I’ve spoken to people I know in research, technology and policy working around the clock to develop, advise, design and sort processes to fight this crisis. I’ve talked to bus and tube drivers, petrified of getting sick but still doing their job every day to get people to and from work. I’ve met people working in shops, selling us food as we buy it frantically, who are just as scared, but keeping going to work to provide a service.
I’ve also spoken to people who own their own businesses, who we need for a strong economy, but have sacrificed and halted work to prevent the spread of the virus despite their fears of losing everything. I’ve seen my neighbours checking in on each other to make sure that everyone is okay.
And yes, as I wearily arrived home from work one evening, they all came out of their houses and clapped the more obvious people like me, as did a nation. This was glorious and unprecedented, so thank you, and anyone in the NHS who tells you that they didn’t at least have a flicker of a tear in their eye at that moment is fibbing.
Moments of Crisis Bring Out the Best in People
World War Two analogies have been done to death in the UK in recent years and to equate our current crisis with that period is an affront to the far more gargantuan perils, demands and sacrifices of that generation. But, perhaps of all periods in modern times since then, there are noticeable parallels in how moments of crisis can bring out the best in people when confronted with a common peril.
The great wartime correspondent, J. B. Priestly later reflected that: “The British were absolutely at their best in the Second World War. They were never as good, certainly in my lifetime, before it. And I’m sorry to say they’ve never been quite as good after it.”

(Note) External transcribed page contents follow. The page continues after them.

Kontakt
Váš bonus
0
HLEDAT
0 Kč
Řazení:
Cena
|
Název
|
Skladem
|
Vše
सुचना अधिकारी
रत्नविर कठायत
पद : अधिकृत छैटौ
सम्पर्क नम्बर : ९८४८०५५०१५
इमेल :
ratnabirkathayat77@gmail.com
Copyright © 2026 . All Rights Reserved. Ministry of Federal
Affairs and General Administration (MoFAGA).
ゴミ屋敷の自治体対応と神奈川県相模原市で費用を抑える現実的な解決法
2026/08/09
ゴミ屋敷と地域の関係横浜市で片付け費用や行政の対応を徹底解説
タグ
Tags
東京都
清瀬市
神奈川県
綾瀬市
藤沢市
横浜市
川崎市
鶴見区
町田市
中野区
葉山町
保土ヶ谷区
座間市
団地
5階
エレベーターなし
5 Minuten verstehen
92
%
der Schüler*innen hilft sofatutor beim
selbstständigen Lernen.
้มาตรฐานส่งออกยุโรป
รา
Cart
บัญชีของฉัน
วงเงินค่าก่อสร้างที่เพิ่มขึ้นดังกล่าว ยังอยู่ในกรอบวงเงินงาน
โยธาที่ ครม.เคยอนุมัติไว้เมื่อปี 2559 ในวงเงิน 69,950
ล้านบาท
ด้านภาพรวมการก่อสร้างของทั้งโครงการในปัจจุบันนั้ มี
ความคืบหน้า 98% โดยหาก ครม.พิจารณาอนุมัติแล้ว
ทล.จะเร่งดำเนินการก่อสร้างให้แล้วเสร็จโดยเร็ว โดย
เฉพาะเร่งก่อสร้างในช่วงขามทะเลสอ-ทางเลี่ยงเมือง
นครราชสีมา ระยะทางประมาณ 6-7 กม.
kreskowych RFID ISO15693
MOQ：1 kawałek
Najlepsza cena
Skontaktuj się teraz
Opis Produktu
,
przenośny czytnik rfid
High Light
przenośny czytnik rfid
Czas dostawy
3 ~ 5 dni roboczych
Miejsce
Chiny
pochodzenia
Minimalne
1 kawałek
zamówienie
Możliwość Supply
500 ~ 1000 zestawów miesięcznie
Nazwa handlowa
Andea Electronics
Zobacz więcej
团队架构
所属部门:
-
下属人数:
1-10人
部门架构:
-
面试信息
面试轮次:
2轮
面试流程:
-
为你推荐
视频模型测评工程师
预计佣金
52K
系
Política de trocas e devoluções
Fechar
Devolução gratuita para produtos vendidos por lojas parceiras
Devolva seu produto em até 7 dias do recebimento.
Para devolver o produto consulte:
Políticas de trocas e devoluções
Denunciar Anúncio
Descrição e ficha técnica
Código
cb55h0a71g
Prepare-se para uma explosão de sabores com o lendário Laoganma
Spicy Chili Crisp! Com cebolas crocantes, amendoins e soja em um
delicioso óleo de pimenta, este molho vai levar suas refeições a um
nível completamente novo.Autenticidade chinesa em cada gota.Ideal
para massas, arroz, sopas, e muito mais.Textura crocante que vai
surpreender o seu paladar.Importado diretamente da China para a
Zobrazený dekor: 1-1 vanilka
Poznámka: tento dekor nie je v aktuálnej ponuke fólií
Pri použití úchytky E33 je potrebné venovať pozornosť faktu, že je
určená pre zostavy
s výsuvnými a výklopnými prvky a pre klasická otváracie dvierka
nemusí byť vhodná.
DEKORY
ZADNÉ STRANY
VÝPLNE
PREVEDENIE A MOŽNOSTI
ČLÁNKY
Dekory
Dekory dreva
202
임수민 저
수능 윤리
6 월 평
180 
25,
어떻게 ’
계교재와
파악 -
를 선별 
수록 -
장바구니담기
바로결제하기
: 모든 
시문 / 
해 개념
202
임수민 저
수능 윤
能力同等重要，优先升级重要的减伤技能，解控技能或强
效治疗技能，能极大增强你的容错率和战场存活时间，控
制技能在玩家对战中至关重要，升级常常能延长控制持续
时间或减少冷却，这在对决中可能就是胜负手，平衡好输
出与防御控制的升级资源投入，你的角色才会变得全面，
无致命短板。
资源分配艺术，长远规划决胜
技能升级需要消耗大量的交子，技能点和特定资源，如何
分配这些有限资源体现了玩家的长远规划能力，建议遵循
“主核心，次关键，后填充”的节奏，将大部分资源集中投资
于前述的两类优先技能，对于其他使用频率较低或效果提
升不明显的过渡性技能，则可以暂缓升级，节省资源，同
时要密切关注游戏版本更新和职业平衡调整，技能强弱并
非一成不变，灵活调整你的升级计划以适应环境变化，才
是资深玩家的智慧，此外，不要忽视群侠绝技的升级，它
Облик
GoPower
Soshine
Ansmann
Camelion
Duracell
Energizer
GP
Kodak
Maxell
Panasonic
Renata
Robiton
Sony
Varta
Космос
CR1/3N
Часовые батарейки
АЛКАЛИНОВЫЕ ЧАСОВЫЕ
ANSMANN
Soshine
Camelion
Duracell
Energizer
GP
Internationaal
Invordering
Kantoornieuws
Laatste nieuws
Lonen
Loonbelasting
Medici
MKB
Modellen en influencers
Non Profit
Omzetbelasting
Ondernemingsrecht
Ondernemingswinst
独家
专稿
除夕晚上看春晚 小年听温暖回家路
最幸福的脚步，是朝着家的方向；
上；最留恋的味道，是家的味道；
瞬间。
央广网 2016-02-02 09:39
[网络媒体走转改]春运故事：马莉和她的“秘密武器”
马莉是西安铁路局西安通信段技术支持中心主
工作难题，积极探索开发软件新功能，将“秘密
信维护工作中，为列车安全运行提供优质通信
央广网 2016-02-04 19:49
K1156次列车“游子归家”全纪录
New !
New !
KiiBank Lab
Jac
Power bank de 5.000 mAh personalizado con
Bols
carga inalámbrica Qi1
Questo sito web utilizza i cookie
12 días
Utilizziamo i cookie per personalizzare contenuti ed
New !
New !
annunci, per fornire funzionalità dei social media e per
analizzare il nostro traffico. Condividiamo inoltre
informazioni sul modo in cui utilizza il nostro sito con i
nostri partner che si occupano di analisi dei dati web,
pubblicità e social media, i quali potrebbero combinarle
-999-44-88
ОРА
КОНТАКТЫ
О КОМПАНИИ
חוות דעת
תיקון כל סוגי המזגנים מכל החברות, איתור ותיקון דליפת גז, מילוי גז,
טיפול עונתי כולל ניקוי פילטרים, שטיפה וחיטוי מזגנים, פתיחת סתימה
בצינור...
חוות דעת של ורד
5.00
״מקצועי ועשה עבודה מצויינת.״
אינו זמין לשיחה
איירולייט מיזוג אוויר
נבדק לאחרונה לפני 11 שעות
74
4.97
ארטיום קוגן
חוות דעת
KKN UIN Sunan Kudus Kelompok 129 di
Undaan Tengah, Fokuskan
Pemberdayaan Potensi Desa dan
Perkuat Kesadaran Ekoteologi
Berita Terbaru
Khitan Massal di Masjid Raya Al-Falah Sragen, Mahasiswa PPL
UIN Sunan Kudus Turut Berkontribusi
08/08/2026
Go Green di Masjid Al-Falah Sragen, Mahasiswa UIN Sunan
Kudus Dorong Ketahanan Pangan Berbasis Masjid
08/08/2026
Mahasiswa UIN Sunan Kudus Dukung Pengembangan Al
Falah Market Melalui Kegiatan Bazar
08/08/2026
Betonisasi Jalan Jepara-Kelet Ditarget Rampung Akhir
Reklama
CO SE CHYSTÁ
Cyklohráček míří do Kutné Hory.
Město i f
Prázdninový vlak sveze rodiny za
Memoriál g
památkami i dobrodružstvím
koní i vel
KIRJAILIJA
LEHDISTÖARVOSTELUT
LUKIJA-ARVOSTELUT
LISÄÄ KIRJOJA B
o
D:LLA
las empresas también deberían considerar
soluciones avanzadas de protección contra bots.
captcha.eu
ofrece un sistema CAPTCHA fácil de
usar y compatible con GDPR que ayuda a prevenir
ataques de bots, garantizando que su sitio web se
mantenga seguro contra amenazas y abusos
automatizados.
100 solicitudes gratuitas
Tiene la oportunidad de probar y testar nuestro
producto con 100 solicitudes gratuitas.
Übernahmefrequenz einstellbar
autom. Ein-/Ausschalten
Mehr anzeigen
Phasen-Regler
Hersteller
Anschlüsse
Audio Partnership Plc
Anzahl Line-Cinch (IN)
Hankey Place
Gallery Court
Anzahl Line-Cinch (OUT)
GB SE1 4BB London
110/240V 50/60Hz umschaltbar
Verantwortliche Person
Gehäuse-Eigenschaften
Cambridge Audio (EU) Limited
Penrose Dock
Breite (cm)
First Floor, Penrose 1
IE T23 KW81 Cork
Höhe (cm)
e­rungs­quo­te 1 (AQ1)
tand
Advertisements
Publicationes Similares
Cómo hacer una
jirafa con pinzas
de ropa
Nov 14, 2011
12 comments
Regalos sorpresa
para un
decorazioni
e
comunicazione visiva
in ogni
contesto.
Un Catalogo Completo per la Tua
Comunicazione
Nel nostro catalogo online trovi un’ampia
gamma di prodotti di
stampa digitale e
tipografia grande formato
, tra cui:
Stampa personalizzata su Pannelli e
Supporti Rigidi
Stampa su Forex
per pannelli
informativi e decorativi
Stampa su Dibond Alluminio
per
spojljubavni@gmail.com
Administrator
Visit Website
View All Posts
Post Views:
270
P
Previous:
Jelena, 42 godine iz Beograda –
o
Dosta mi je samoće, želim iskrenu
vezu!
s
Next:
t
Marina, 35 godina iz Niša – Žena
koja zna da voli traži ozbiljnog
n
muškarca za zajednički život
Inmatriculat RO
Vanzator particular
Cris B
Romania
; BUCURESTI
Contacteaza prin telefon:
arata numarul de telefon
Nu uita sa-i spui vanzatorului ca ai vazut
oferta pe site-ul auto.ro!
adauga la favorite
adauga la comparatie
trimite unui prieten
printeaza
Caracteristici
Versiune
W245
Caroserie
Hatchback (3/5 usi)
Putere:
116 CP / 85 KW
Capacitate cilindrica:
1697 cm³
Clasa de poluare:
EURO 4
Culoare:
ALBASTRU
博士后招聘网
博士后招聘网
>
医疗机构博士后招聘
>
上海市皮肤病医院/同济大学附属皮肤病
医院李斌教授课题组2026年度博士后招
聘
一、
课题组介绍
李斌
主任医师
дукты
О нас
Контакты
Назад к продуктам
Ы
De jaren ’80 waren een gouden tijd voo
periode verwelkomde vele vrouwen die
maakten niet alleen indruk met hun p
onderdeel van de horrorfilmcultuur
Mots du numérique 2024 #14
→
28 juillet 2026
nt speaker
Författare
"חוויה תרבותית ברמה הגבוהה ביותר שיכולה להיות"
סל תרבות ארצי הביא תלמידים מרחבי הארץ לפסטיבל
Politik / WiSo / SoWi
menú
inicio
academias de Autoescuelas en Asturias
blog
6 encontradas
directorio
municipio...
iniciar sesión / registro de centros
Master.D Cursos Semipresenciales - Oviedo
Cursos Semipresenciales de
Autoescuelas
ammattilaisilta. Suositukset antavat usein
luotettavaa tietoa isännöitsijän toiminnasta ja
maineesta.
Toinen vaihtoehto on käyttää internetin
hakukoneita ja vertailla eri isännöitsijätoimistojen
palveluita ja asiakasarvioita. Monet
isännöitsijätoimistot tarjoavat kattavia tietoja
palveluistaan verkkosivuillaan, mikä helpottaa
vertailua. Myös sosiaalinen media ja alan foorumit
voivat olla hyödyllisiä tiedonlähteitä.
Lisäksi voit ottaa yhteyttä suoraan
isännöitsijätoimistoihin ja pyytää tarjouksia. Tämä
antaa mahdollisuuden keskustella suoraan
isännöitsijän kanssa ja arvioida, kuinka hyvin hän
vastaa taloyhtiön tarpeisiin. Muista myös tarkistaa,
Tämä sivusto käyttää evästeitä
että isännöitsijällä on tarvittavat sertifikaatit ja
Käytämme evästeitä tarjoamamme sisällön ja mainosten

There’s so much we do not know about this virus but, in recent weeks, I’ve been reminded of everything I need to know about human beings. Despite our various failings, people are fundamentally amazing and always worth fighting for. Perhaps, just perhaps, we might all come out of this more appreciative and caring of one and other.
Like all of us, I long for this to be over, but I do hope our sense of humanity lasts. We must live in hope that it does and indeed hope that is a great piece of armoury we all have and will need in the coming days and months.